Whisk together dressing ingredients or shake in a tightly covered container. 

Combine all salad ingredients in a bowl; pour dressing over salad and toss lightly. Chill for at least an hour before serving.


----------



## urmaniac13 (Oct 7, 2005)

Has anyone tried rice sticks/noodles?  It is my answer to the ramen noodles, they are I am not sure exactly where but oriental (possibly chinese), they are like "angel hair" tipe thin semi-transparent noodles made with rice flour.  They are wonderfully versatile and tasty, makes great stir fries with your fave veggies. I also cooked them with curry flavour and lebanese spices, they are delicious... also they are not "fried" in horrible palm oil like the ramen noodles, so also much healthier... and really they shouldn't cost so much more than ramens (here we get package of 500g noodles for about 1,30€, which is about $1,60-70?) check around the ethnic section of your local supermarket and give it a try!!


----------



## Ishbel (Oct 7, 2005)

I like the Thai 'glass' noodles, too - I'm not sure of the spelling but they are called something like Tam Woon Sen!
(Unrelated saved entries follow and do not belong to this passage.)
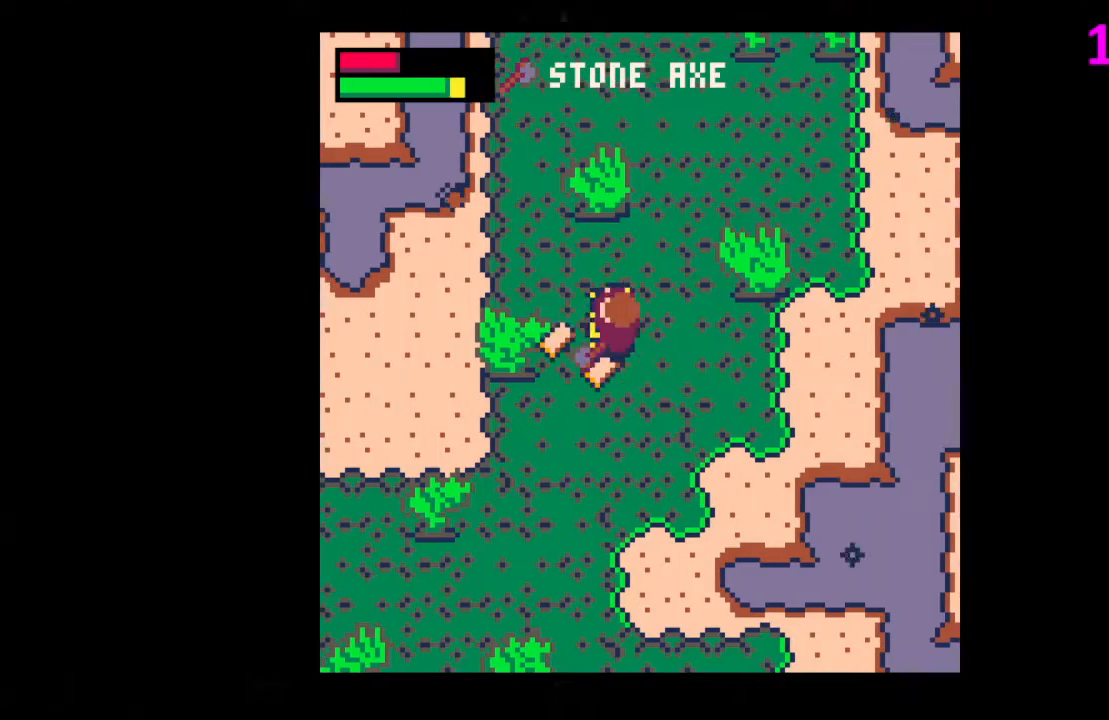
{"keys": ["left", "x"], "events": [[33, "up", "up"]]}
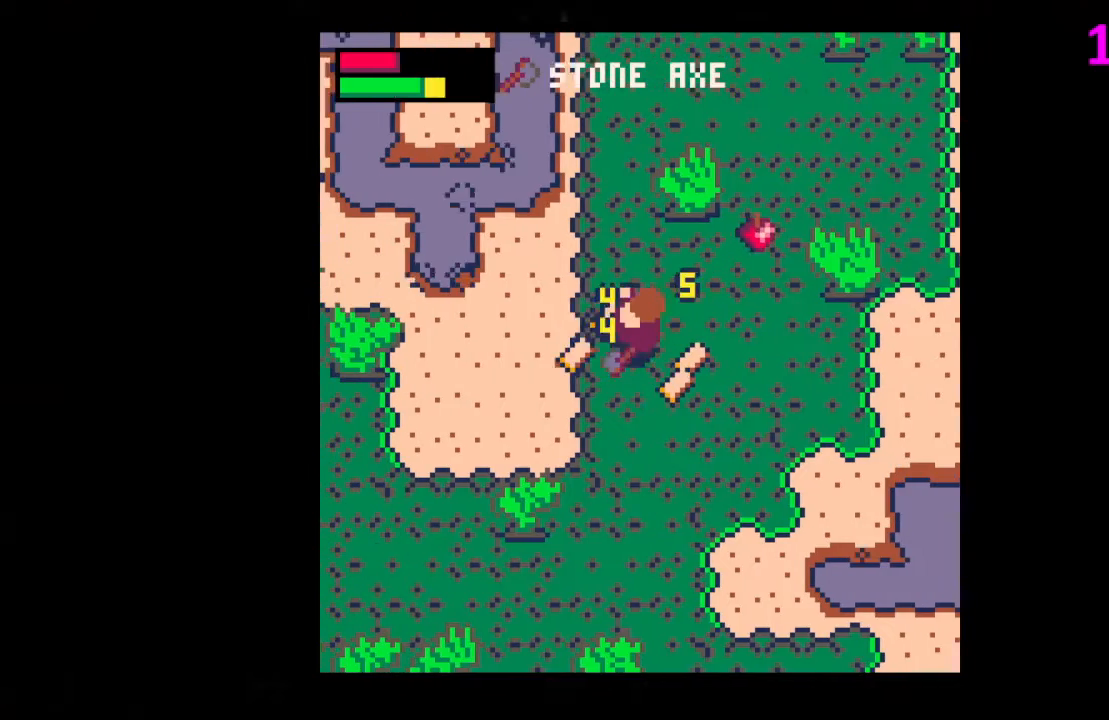
{"keys": ["right"], "events": [[333, "left", "up"], [333, "right", "down"], [333, "x", "up"]]}
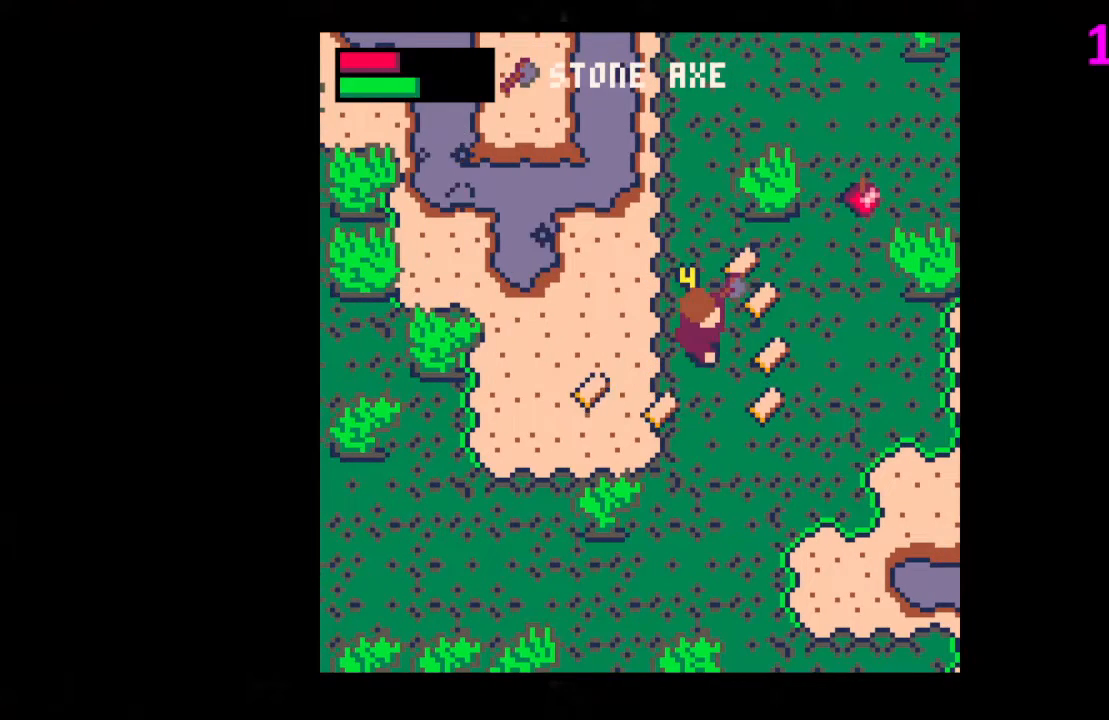
{"keys": ["up"], "events": [[133, "down", "down"], [333, "down", "up"], [467, "right", "up"], [467, "up", "down"]]}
I use ramen noodles in stirfries - if that's all I have to hand - but I prefer Chinese egg noodles, the medium thickness ones.


----------



## urmaniac13 (Oct 7, 2005)

When I did use ramen noodles, I always drained and rinsed them well, so I could get rid at least some of that stale palm oil taste/smell.  But here you can get decent italian pasta at very low cost, aside from the rice sticks I mentioned above, I really don't have any reason to use ramen noodles any longer!!


----------



## Ishbel (Oct 7, 2005)

We have a very large Italian community in Scotland (during the war, Italian PoWs were kept in Edinburgh Castle - many of them met local girls and stayed in Scotland after the war.  Some of my boyfriends had the very 'Scots' type of name like D'Agostino, D'Angelo, Risi, rather than MacDonald, McKenzie etc!) - this is my most favourite shop in the whole world!    I went to school with a daughter of the family...   invites to 'tea' at her home were always eagerly taken up!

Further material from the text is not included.